Exercise aim = Print the data verbatim. Leave every image out.

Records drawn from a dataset
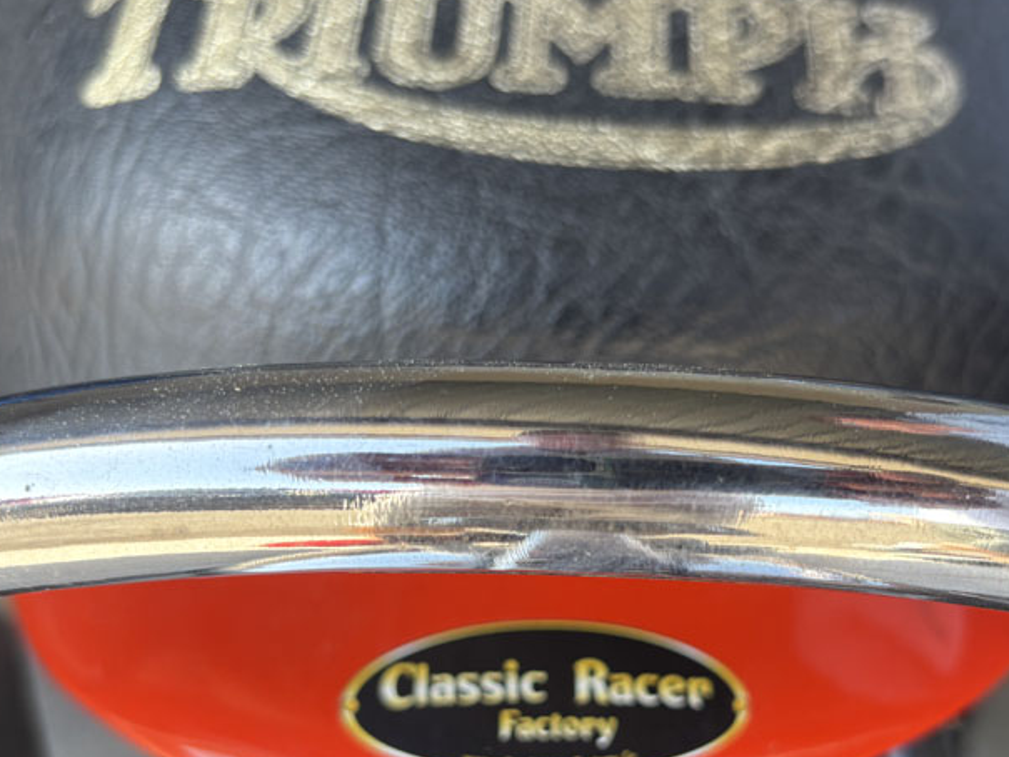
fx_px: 1283
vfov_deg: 32.5
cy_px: 524
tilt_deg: -35.0
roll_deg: -7.9
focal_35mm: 44
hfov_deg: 42.8
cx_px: 589
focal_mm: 5.96
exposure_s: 1/181
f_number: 1.6
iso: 50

Solution to this problem =
fx_px: 1283
vfov_deg: 32.5
cy_px: 524
tilt_deg: -35.0
roll_deg: -7.9
focal_35mm: 44
hfov_deg: 42.8
cx_px: 589
focal_mm: 5.96
exposure_s: 1/181
f_number: 1.6
iso: 50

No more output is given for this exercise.